B. Guidance for Boards of Elections
- Document bases for decisions. If a board denies a challenge based on its records, articulate those records and rationales; inaccurate premises (e.g., the form of mailings) may be exposed on review.
- Consider hearings when records alone are contested. Where proffered facts suggest a genuine residency dispute, a brief R.C. 3503.24(B) hearing may better insulate the board’s decision.
C. Broader Doctrinal Effects
- Remedial discipline in election cases: The decision reinforces that election mandamus relief is strictly tethered to the complaint’s prayer, sharpening the already brisk pleading discipline under S.Ct.Prac.R. 12.08.
- Reaffirmed evidentiary limits: The Court’s reliance on Stoll underscores that litigants cannot cure a thin board record by later-developed evidence; failure to develop the record administratively can be outcome determinative.
- Rebuttal-evidence clarity: Litigants can use rebuttal filings to authenticate challenged documents or to counter newly asserted factual rationales, but not to introduce collateral materials or new theories.
D. Unresolved or Not Reached
- Whether denying a hearing under R.C. 3503.24(B) in these circumstances was an abuse of discretion remains undecided.
- Whether a “qualified elector” from one county has standing to challenge a voter’s registration in another county is not addressed.
- Which noncandidate election matters qualify as “expedited election cases” under S.Ct.Prac.R. 12.08 was left for another day; the Court declined to issue an advisory opinion.
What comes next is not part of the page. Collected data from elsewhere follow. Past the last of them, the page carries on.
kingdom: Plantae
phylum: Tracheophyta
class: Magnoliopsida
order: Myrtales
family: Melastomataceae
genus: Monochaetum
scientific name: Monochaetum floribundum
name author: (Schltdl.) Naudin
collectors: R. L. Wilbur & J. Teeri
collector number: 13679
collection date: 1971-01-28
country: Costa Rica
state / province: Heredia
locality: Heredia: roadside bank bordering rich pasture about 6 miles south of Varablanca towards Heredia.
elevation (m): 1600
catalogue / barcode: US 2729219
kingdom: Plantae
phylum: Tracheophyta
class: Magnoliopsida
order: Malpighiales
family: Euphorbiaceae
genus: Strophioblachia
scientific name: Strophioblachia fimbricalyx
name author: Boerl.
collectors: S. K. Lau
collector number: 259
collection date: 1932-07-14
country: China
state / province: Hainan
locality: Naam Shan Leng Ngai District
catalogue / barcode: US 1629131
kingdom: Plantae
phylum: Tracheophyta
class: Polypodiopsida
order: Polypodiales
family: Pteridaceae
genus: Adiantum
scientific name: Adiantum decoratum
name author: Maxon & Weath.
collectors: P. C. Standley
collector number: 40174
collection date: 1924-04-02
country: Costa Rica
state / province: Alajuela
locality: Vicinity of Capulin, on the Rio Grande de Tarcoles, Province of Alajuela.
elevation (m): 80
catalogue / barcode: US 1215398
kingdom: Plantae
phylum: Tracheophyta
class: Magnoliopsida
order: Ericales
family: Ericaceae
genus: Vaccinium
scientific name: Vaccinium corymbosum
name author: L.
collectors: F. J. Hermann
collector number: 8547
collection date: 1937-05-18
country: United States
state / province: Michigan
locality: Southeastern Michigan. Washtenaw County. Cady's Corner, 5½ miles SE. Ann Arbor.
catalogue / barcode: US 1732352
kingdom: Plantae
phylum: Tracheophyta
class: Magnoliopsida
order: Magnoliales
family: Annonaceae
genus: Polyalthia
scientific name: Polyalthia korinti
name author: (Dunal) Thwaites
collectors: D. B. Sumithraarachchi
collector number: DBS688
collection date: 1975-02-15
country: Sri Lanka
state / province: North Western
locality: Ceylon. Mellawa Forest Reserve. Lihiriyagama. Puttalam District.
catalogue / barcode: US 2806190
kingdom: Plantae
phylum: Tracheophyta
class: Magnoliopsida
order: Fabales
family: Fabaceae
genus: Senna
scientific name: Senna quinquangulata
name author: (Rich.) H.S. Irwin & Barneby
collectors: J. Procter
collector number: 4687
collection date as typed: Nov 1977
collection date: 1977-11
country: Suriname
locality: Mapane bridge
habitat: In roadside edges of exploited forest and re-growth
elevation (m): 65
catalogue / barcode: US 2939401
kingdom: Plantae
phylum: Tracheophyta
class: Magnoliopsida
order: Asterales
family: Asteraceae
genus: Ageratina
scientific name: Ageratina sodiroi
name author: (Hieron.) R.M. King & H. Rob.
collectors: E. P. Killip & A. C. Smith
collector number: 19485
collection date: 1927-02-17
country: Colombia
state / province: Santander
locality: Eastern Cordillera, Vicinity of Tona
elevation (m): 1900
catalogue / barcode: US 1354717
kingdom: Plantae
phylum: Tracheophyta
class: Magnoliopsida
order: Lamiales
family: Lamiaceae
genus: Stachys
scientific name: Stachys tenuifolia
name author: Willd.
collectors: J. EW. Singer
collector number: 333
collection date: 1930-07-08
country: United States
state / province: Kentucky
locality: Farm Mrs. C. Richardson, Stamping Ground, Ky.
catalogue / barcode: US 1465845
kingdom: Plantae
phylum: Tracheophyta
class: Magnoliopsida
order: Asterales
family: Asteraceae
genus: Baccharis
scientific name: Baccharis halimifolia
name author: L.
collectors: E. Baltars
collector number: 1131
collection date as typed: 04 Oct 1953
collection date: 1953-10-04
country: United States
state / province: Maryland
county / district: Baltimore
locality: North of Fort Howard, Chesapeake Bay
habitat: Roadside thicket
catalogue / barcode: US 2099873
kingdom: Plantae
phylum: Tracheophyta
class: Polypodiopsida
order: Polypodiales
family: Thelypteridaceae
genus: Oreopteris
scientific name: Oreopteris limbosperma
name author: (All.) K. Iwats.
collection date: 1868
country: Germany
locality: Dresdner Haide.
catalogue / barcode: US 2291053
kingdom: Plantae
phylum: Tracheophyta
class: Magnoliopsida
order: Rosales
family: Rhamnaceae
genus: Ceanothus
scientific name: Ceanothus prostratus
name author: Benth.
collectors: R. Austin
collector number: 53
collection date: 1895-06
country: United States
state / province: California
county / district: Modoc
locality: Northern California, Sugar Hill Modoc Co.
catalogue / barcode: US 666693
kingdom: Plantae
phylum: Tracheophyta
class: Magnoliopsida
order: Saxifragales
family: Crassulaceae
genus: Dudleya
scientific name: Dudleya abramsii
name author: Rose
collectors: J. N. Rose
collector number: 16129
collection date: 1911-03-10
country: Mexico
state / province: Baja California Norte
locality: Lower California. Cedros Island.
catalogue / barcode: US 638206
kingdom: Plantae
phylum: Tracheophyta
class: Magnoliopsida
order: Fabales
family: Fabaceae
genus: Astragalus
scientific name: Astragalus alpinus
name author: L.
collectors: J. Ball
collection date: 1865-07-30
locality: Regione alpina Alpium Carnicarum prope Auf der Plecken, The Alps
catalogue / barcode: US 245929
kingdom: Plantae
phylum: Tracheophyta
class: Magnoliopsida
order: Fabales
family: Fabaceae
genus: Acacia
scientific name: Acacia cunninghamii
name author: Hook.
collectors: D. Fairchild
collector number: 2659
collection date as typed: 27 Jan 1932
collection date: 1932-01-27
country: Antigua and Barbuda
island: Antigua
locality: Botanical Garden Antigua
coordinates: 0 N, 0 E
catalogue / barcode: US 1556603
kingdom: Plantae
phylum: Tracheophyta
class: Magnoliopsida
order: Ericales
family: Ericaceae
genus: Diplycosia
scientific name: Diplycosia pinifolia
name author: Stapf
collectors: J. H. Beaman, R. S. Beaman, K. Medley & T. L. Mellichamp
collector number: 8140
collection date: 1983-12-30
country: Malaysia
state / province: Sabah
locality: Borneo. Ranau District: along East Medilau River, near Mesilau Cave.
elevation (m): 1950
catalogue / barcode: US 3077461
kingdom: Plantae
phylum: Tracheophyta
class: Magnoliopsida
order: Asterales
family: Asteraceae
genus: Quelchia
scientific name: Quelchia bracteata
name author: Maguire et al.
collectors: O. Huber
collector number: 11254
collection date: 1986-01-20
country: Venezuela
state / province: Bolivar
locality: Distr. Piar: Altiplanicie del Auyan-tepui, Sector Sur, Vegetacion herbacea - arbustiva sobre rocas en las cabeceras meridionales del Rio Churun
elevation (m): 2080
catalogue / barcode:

Complex Concepts Simplified
- Mandamus: A special court order requiring a government body to perform a legal duty. To win, the relator must show a clear right to the specific relief requested and a clear duty to provide it.
- Abuse of discretion: A legal standard asking whether a decision was unreasonable, arbitrary, or unconscionable—not merely wrong.
- R.C. 3503.24(B) hearing: After a voter’s eligibility is challenged, the board may rely on its records or hold a hearing with sworn testimony and subpoenas to resolve disputed facts.
- Expedited election case: A fast-track procedure recognizing the urgency of election disputes; it compresses briefing and evidence schedules.
- Rebuttal evidence: Materials offered specifically to counter new evidence or arguments raised by the opposing party; it cannot be used to introduce unrelated or new affirmative proof.
- “Any other relief” clause: A general request at the end of a complaint; it does not replace the need to expressly request particular remedies like a remand or hearing order.
Practical Checklist for Future Voter-Residency Challenges
- At the board stage:
- File a written challenge citing R.C. 3503.24 and request an evidentiary hearing if records are insufficient.
- Submit authenticated documents; identify witnesses and topics; request subpoenas in writing.
- When filing mandamus:
- Plead all desired remedies explicitly: cancellation, hearing, remand, or alternative relief tailored to the facts.
- Attach the board-level record; do not assume the Court will consider new materials to prove board error.
- Use rebuttal evidence only to counter the board’s new assertions (e.g., authenticity challenges, mailing histories).
Conclusion
State ex rel. Hicks v. Adams County Board of Elections establishes a clear procedural rule with substantive consequences in election litigation: a relator must expressly plead the specific mandamus relief sought. A generic request for “any other relief” will not support an order compelling a hearing or other alternative remedies. Because Hicks pleaded only outright cancellation of voter registration—and the board’s records did not clearly compel that outcome—the Supreme Court denied the writ without reaching whether the board abused its discretion by denying a hearing under R.C. 3503.24(B).
The decision reinforces three pillars of Ohio election jurisprudence: pleadings control remedies, board decisions are reviewed on the record before the board, and the Court will not issue advisory opinions. For practitioners, the message is unmistakable: build your case in the board’s record and plead every specific remedy you might need. In the compressed timelines of election law, precision at the outset often decides the outcome.